Trump told reporters on Oct. 23 that “a friend of mine” had offered to cover “any shortfall you have with the military.”

“Today, he sent us a check for $130 million,” Trump added.

The donor was later revealed by the New York Times to be Timothy Mellon, a reclusive billionaire who gave at least $150 million to Trump’s presidential campaign, according to public records.

Trump donor’s gift amounts to $100 for each servicemember

Those funds would be a tiny fraction of a week’s pay for each recipient.

During the last completed pay period, around $6.5 billion covered the cost of paying active duty troops, according to Todd Harrison, a Pentagon budget expert and senior fellow at the American Enterprise Institute.

Relative to that amount, Mellon’s gift would have covered payroll for less than seven hours. Evenly distributed to the nearly 1.3 million active-duty members of the military, it would amount to around $100 each.

The Pentagon requested $194.7 billion to pay troops for the entirety of 2026, which breaks down to about $8 billion per bimonthly paycheck.

Servicemembers’ last paycheck came through on Oct. 15 after Trump ordered Defense Secretary Pete Hegseth to move $8 billion of military funding to pay troops. The Pentagon pulled the money from its research and development funds.

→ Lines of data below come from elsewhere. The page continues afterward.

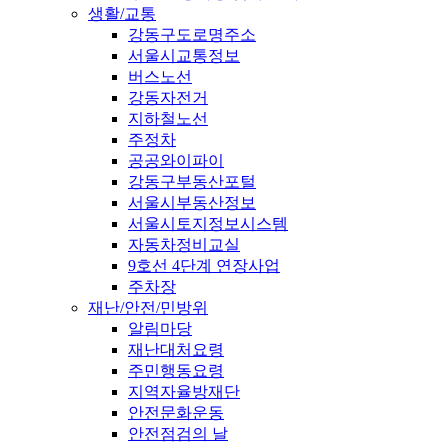
생활/교통
강동구도로명주소
서울시교통정보
버스노선
강동자전거
지하철노선
주정차
공공와이파이
강동구부동산포털
서울시부동산정보
서울시토지정보시스템
자동차정비교실
9호선 4단계 연장사업
주차장
재난/안전/민방위
알림마당
재난대처요령
주민행동요령
지역자율방재단
안전문화운동
안전점검의 날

Around $1.5 billion of that money is left over, by Harrison’s calculations.

Now that the precedent has been set, the Pentagon should be able to move other untapped funds to make payroll, he said. “They have more than enough money to keep doing that for months.”

During the last government shutdown, which began in late 2018, Congress passed a bill to get troops the money they were due. Lawmakers voted down a similar measure on Oct. 23.

Skipping the appropriations process

Defense Department spokesperson Sean Parnell said the donation was accepted under the department’s “general gift acceptance authority.”

Experts say that’s not how it works – and that such a donation would be the first of its kind.

Donations to the government are accepted into the Treasury Department – which holds the government’s cash – and then disbursed based on congressional appropriations – rules set by Congress about how they can be distributed – just like other federal funds.

“Any money donated to the federal government goes into the Treasury. That doesn’t mean that an agency has the authority to take it out,” said Philip Candreva, a professor of national security policy and budgeting at Duke University.

“If there’s not an appropriation, you can’t pull that out of the Treasury.”

Normally, there would be consequences for such a move. Candreva said the department’s comptroller could issue a report on a violation of spending rules.

But, like other precedent-breaking moves by the Trump administration, using this money would have little punitive impact on a president or agency head like Hegseth.